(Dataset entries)
****
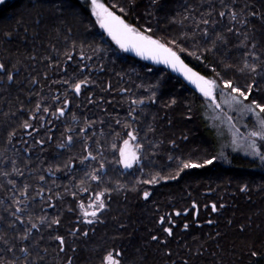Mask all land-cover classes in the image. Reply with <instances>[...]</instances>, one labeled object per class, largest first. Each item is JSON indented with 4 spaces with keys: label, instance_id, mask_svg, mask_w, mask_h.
I'll return each mask as SVG.
<instances>
[{
    "label": "trees",
    "instance_id": "obj_1",
    "mask_svg": "<svg viewBox=\"0 0 264 264\" xmlns=\"http://www.w3.org/2000/svg\"><path fill=\"white\" fill-rule=\"evenodd\" d=\"M100 2L264 107V0ZM0 65V264H264V171L217 162L202 96L119 49L88 0L1 4Z\"/></svg>",
    "mask_w": 264,
    "mask_h": 264
},
{
    "label": "snow or ice",
    "instance_id": "obj_2",
    "mask_svg": "<svg viewBox=\"0 0 264 264\" xmlns=\"http://www.w3.org/2000/svg\"><path fill=\"white\" fill-rule=\"evenodd\" d=\"M3 0H0V3H2ZM92 2V8H93V14L97 17V21L100 24L102 28L105 29V31L108 32L109 36L122 48L124 51H135L137 55L142 56L145 59H152L156 61L157 63H166L171 64L173 66H176V64L179 63V57L176 55L175 52L171 50V48L166 47L164 44L160 43L158 40L152 39L148 35H144L141 32L137 31L135 28L130 27L128 24L124 22L123 19H121L120 16L114 14V12L109 11L107 7L104 6V4H101L98 2V0H91ZM223 15V13H221ZM233 18H235V14H233ZM207 23V21H205ZM249 65L245 64V67H248ZM2 65H0V69H2ZM181 67L183 65L181 64ZM253 71H255V68H252ZM186 75L188 79H190L193 83L197 85V87L200 89V91L204 94V96L212 98V92L213 89L216 87V82L211 80H205L202 76H197L195 73H192L190 69H186ZM225 88H230L232 92L237 93L239 96H242L244 99H248V96L245 94V92L241 91L238 88L232 87L231 82L225 81L224 82ZM81 85L75 84V91L77 93L80 92ZM231 99L233 101H236L239 103V101L236 99L235 96H232ZM219 107V105H217ZM257 108H259L261 113H264V107L260 105H256ZM251 110V109H249ZM60 115H63V110H61ZM261 128L264 129V120L261 121ZM25 128H28L29 125L25 124ZM253 137H259L260 139H264V135H261L260 133L253 132L251 133ZM129 139L131 141H134L136 137L129 132L128 133ZM71 142V137H69V143ZM250 147L253 149V151H256V145L255 143L250 144ZM139 148V145H136V149ZM257 155H260L258 151H256ZM121 155V162L124 164L125 167H131L133 162H138V157L136 155V150L132 148V146L129 143V140L124 141V148L120 151ZM264 158V157H262ZM211 163V161H209ZM198 165L195 164H188L185 163L183 165L184 168L189 167H197ZM92 179H97L95 175L92 176ZM154 182V181H153ZM103 194H98L95 197V202L90 203L88 205V209H92L91 211L85 210L83 214L85 216H92L95 217L97 215L96 209L99 208L102 210L104 208V202L101 199V196ZM147 197V193L145 194ZM19 203V202H18ZM213 211H215V205L212 206ZM81 208H84V205L81 204ZM17 212L21 211L20 208L16 209ZM179 215V213H177ZM88 223H92L91 220L86 221ZM35 227V225H33ZM186 227V226H185ZM169 232V235H171V230L167 229ZM60 239V238H58ZM60 243L63 244V240L60 239ZM63 250V249H61ZM22 251L25 253V259H27V249H22ZM118 256L119 253H116ZM253 255H256V253H253ZM19 259V258H17ZM107 264H119V261L116 260L113 257L112 253H109L106 257Z\"/></svg>",
    "mask_w": 264,
    "mask_h": 264
},
{
    "label": "rangeland",
    "instance_id": "obj_3",
    "mask_svg": "<svg viewBox=\"0 0 264 264\" xmlns=\"http://www.w3.org/2000/svg\"><path fill=\"white\" fill-rule=\"evenodd\" d=\"M8 1L11 0H3L0 5ZM88 2L93 21L100 27L97 17L93 14L92 2L91 0H88ZM98 2L101 3L100 0H98ZM232 96H235L239 103L233 101L231 99ZM202 99L204 101V119L207 125L213 129L219 146V153L216 161L222 164H228V155H240L254 162L260 170L264 171V158H262L264 157V150L260 149L261 144L264 146V139L251 135L253 132L264 135V129L260 126L263 119L262 115H260L261 112L259 108L256 110L254 107L256 106L255 104L246 103L242 96L237 97L236 93L217 87L213 89L212 98L202 96ZM217 105H219V107H217ZM128 140L132 148L136 150L135 140ZM252 143H255L256 151H258L260 155H257L256 151H253L250 147ZM123 148L124 143L121 144L119 150V164L122 169L129 170L138 162H133L131 167H125L121 162L122 158L120 155V151ZM136 155L138 157L137 151ZM86 209L88 211L92 210L88 209V207ZM105 264H107L106 260Z\"/></svg>",
    "mask_w": 264,
    "mask_h": 264
},
{
    "label": "water",
    "instance_id": "obj_4",
    "mask_svg": "<svg viewBox=\"0 0 264 264\" xmlns=\"http://www.w3.org/2000/svg\"><path fill=\"white\" fill-rule=\"evenodd\" d=\"M100 25V24H99ZM101 27V26H100ZM101 29L103 30V32L108 36V38L122 51H124L122 48H120V46L111 38V36H109L108 32L105 31L104 28L101 27ZM126 53H128L129 55L141 60L142 62H144L146 65L148 66H153V67H161L164 68L168 71V73H170L172 76H174L175 78H177L179 81H181L188 89L192 90L194 93L200 95V96H204V94L200 91V89L197 87V85L195 83H193L190 79H188L187 75H186V69H190L192 73H195L197 76H201L199 73H197L193 68H191L189 65H187L177 54V56L179 57V63L176 64V66H173L171 64H166V63H157L156 61L152 60V59H145L142 56H139L136 54L135 51H124ZM181 64L183 65V67H181ZM205 97V96H204Z\"/></svg>",
    "mask_w": 264,
    "mask_h": 264
},
{
    "label": "bare ground",
    "instance_id": "obj_5",
    "mask_svg": "<svg viewBox=\"0 0 264 264\" xmlns=\"http://www.w3.org/2000/svg\"><path fill=\"white\" fill-rule=\"evenodd\" d=\"M259 159V158H258Z\"/></svg>",
    "mask_w": 264,
    "mask_h": 264
}]
</instances>
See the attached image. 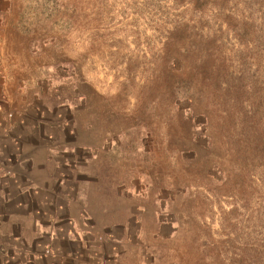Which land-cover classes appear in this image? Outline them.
<instances>
[{
  "label": "rangeland",
  "instance_id": "1",
  "mask_svg": "<svg viewBox=\"0 0 264 264\" xmlns=\"http://www.w3.org/2000/svg\"><path fill=\"white\" fill-rule=\"evenodd\" d=\"M263 243L264 0H0V264Z\"/></svg>",
  "mask_w": 264,
  "mask_h": 264
},
{
  "label": "trees",
  "instance_id": "2",
  "mask_svg": "<svg viewBox=\"0 0 264 264\" xmlns=\"http://www.w3.org/2000/svg\"><path fill=\"white\" fill-rule=\"evenodd\" d=\"M191 4L194 5L196 0H190ZM176 30H183V31H187L189 30L186 26H182L180 28H175ZM180 30V31H181ZM180 41V40H178ZM176 42H171V41H168L166 42V47H165V53L167 56L170 55V47L173 48V44H175ZM177 51H179V49L177 48V46H175ZM166 56V57H167ZM169 60L166 59L165 61V69L164 71L165 72H171L172 70V67L169 66ZM194 67L193 69H195V67L197 66L196 64H193ZM245 252L239 254V259L237 257H231L229 264H264V243L263 244H258V245H253L250 244V246H248L245 250ZM221 257V253L217 252L215 253V256H213V261L216 262L217 259L219 261V258ZM222 263V262H220ZM219 264V263H218ZM224 264V263H222Z\"/></svg>",
  "mask_w": 264,
  "mask_h": 264
}]
</instances>
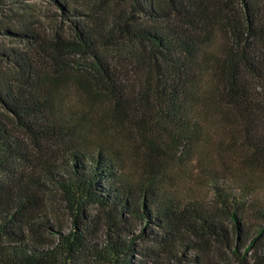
****
Task instructions -> Please render the stretch of items from the start through the line containing "2L264 107V0ZM0 65V264H264V171L217" as a Markdown table with the columns No. and Text, one row per line, skipping any blank lines. Leave the pictures out of the table.

Written response ->
| No. | Text |
|---|---|
| 1 | Mask all land-cover classes in the image. Reply with <instances>[...]</instances>, one labeled object per class, largest first. Each item is JSON indented with 4 spaces with keys: label, instance_id, mask_svg, mask_w, mask_h. |
| 2 | I'll return each mask as SVG. |
| 3 | <instances> |
| 4 | [{ |
| 5 |     "label": "trees", |
| 6 |     "instance_id": "obj_1", |
| 7 |     "mask_svg": "<svg viewBox=\"0 0 264 264\" xmlns=\"http://www.w3.org/2000/svg\"><path fill=\"white\" fill-rule=\"evenodd\" d=\"M100 2L264 107V0ZM0 65V264H264V171L217 162L202 96L119 49L88 0L1 4Z\"/></svg>", |